Our day-to-day itinerary commenced with an air-conditioned van ride to the hospital, offering a 15-minute glimpse into the indigents customs and habits. Amidst the chaotic traffic and ubiquitous potholes were beautifully clad women donning remarkably heavy items on their strong, slender necks. Their opulence and dignity mirrored that of the towering skyscrapers in the business district, products of Ivory Coast s pre-civil war financial prosperity.

Medical staff
Medical staff

With the corroboration of local anesthetists and nurses, we operated on 51 patients, repairing 54 hernias. The majority of the patients were male, ranging from 6 months to 82 years old. More than half of the patients suffered from their hernias for more than 5 years and were either irreducible or had a significant scrotal component. Over 90% of the cases were performed under local anesthesia with only a few requiring spinal or general anesthesia, mainly incisional and longstanding scrotal hernias. The mission concluded with the unexpected rare opportunity of following up patients on postoperative day 3-4. The fruits of our labor yielded beaming smiles in our grateful patients and their relatively painless hernia free strides.
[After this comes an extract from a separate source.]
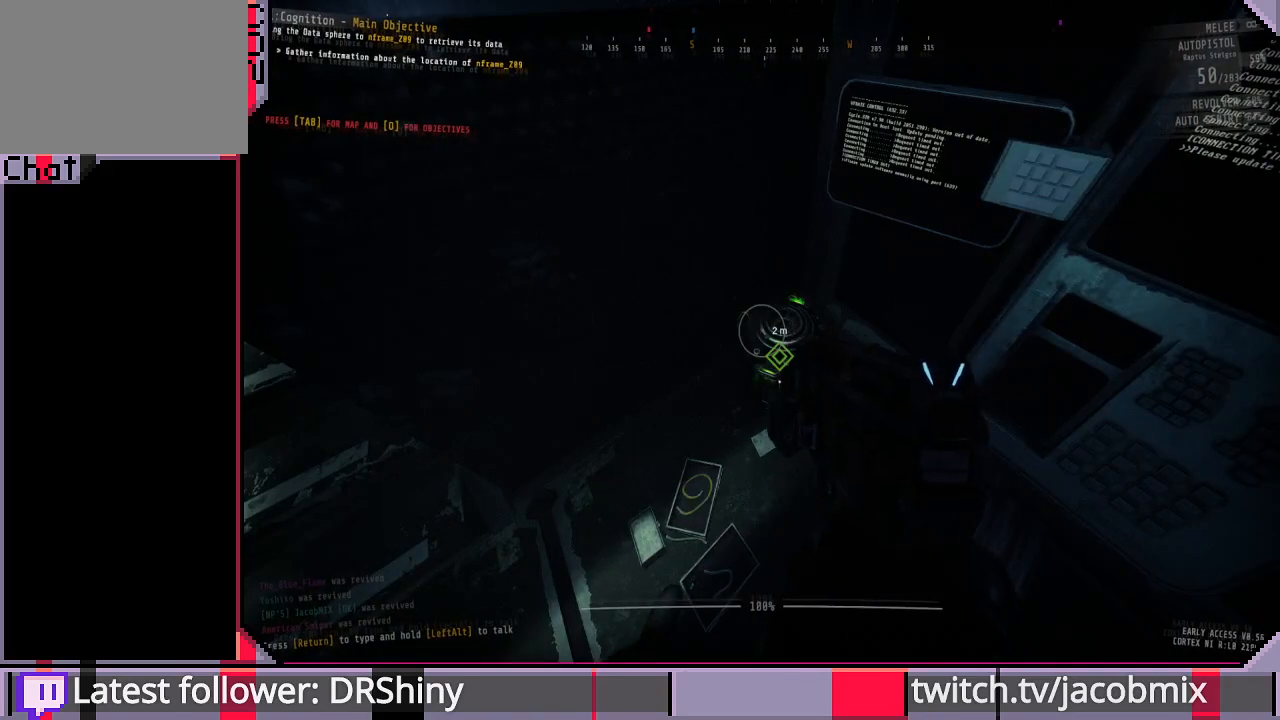
{"keys": ["w"], "mouse": [], "events": [[100, "w", "down"], [133, "e", "up"]]}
On our last night, we celebrated the success of the mission and also Professor Kingsnorth's birthday with a lavish feast at a marvelous local restaurant. The highlights of the bittersweet festivities included speeches by both Dr. Thalmus (in French) and Prof. Kingsnorth. The highlight of the joyous occasion was receiving lovely African print clothing as tokens of their appreciation. From the bottom of our hearts, we thank everyone for their invaluable contribution to yet another successful Operation Hernia mission in Cote D Ivoire. It was an unbelievable and unforgettable experience and we look forward to the third mission soon (hopefully with French speaking volunteers!).